Why script errors like extra chars after d?
I have perl.
But why should I mysteriously have a tools/tokenizer.perl structure?
Where do I get that?
Where should I be running this?

Are you on macOS? Your sed error looks very much like this.
For the tokenizer error, make sure you execute this from your OpenNMT-py folder.
Sidenote, this Translation tutorial is not really up to date. To save you some time, you can have a look at the quickstart first, and then at the transformer and read about subword tokenization.

1 Like

Yes, I’m on Mac OS.
Out of date tutorial? OK.
I need to run in ‘my’ OpenNMT folder? You mean where it’s installed? It’s a mystery to me where it’s installed. I’ll try and find it.
And I should go to Quickstart instead?
OK . .

Out of date tutorial? OK.

It’s functional, but the methods and command line may not be the most appropriate now.

I need to run in ‘my’ OpenNMT folder? You mean where it’s installed? It’s a mystery to me where it’s installed. I’ll try and find it.

As you wrote “I’m running it in my PERSONAL openNMT folder with data/multi30k in it.” I thought you had done a git clone. If you installed via pip it may be easier for you to get the perl scripts separately. You can retrieve them here.
You can also use OpenNMT’s Tokenizer for tokenization.

1 Like

I just want to get it running.
Yes I installed via Pip after a pytorch install via Anaconda.

I looked in that github repo.
It’s unclear to me what I should do next to get a demo running.

I can usually get demos running but openNMT is a few steps beyond me (I’m a python ML coder not a systems administrator or whatever it is you guys are :slight_smile: ).

I can’t even work out where openNMT is installed. I’ve looked in all sorts of alien locations llike /usr/bin/local, /anaconda/ . . /lib/ . . etc etc. I foudn the license file and a few other things. NO data folder or perl folder.

HELP!

OK, so that github repo IS the tools folder . .
OK.
I’ll try that.
But how will I fix the sed error?

The Quickstart is there for that purpose. As for the paths, they are meant to run from a git clone. We only added pip support a few weeks ago.

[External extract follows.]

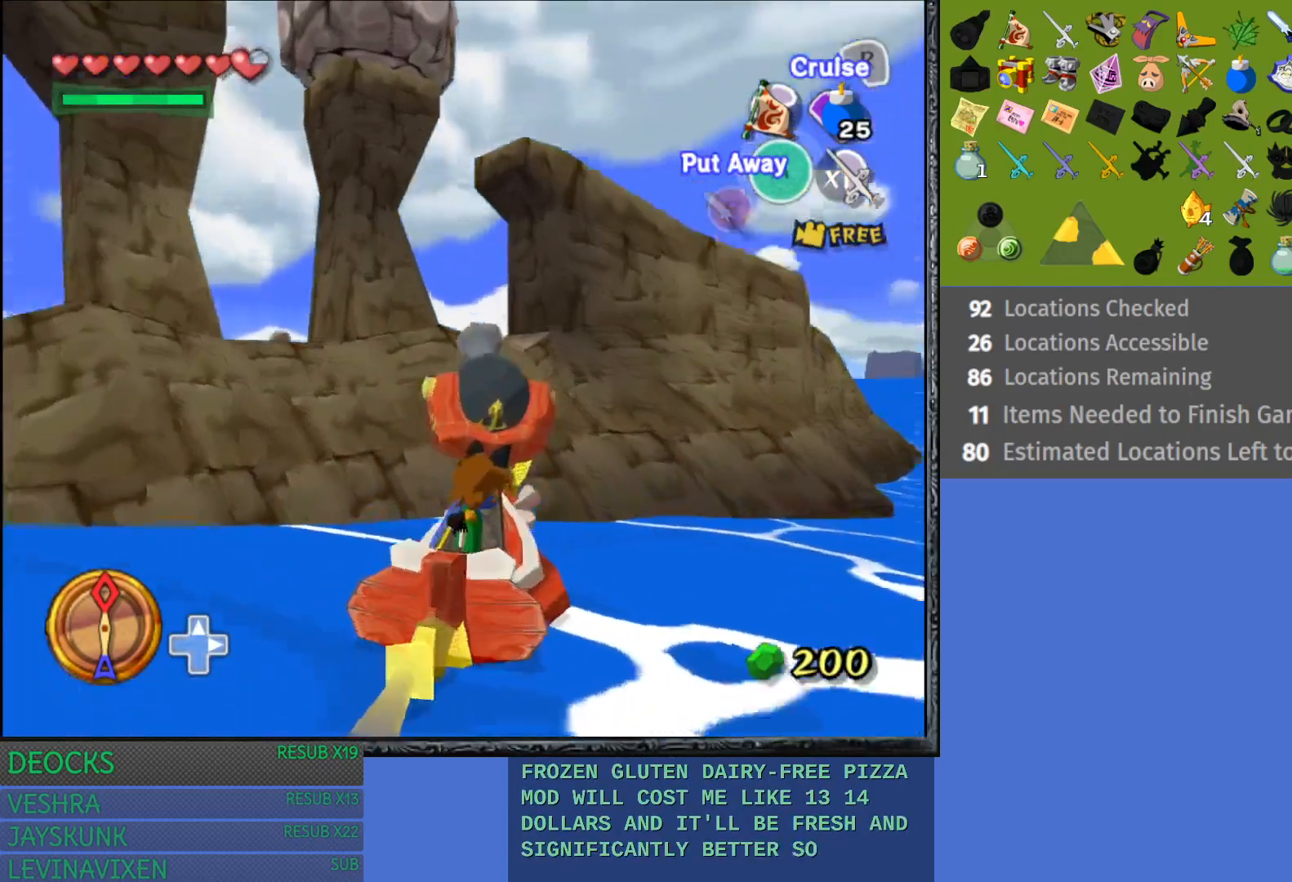
{"buttons": [], "left_stick": "center", "right_stick": "up-left", "events": [[67, "left_stick", "center"], [350, "right_stick", "left"], [450, "right_stick", "up-left"]]}
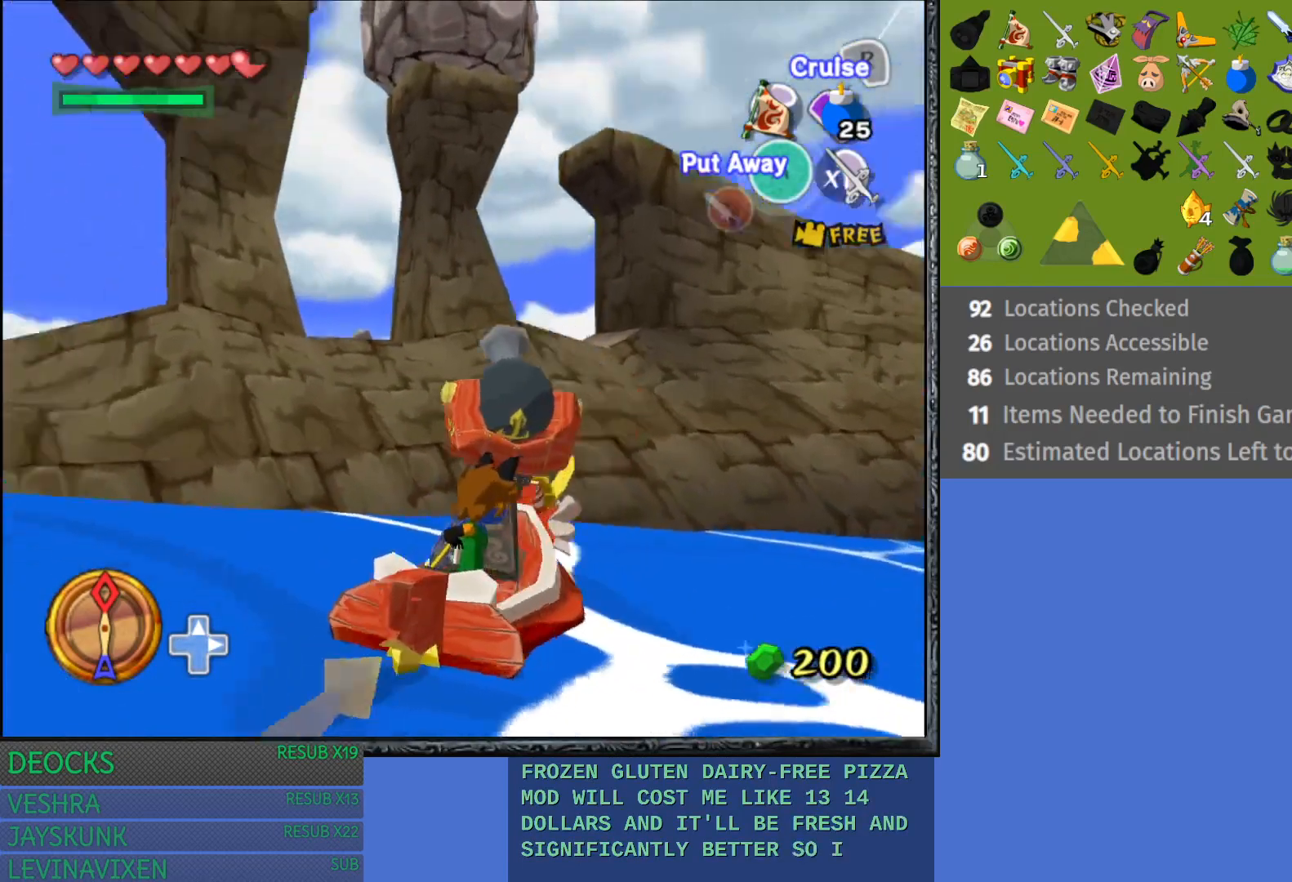
{"buttons": [], "left_stick": "center", "right_stick": "right", "events": [[217, "left_stick", "right"], [267, "right_stick", "center"], [350, "left_stick", "center"], [433, "right_stick", "right"]]}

Simplest is to adapt the paths to your own usage I think, e.g. just retrieve the data folder of the git repo.

1 Like

OK.
What about my sed error?

Just don’t use this data (hence those sed/tokenizer command). it won’t give you any good result anyways. You’ll need much bigger datasets.
Use the data folder from the repo to try and have the commands from Quickstart running.

1 Like

OK, so now (on Mac OS 10.11.4) I’ve:

  • Downloaded via github
  • Installed via: python setup.py install

PROBLEMS

  1. onmt_preprocess -train_src data/src-train.txt -train_tgt data/tgt-train.txt -valid_src data/src-val.txt -valid_tgt data/tgt-val.txt -save_data data/demo
    FAILS
    Illegal instruction: 4

  2. For optional features: pip install -r requirements.opt.txt
    FAILS

ERROR: Command errored out with exit status -4:
command: //anaconda3/bin/python -c ‘import sys, setuptools, tokenize; sys.argv[0] = ‘"’"’/private/var/folders/6m/r5_59y7n1yndj0mrgpqydmv00000gn/T/pip-req-build-fwajfc9a/setup.py’"’"’; file=’"’"’/private/var/folders/6m/r5_59y7n1yndj0mrgpqydmv00000gn/T/pip-req-build-fwajfc9a/setup.py’"’"’;f=getattr(tokenize, ‘"’"‘open’"’"’, open)(file);code=f.read().replace(’"’"’\r\n’"’"’, ‘"’"’\n’"’"’);f.close();exec(compile(code, file, ‘"’"‘exec’"’"’))’ egg_info --egg-base /private/var/folders/6m/r5_59y7n1yndj0mrgpqydmv00000gn/T/pip-req-build-fwajfc9a/pip-egg-info
cwd: /private/var/folders/6m/r5_59y7n1yndj0mrgpqydmv00000gn/T/pip-req-build-fwajfc9a/
Complete output (0 lines):
----------------------------------------
ERROR: Command errored out with exit status -4: python setup.py egg_info Check the logs for full command output.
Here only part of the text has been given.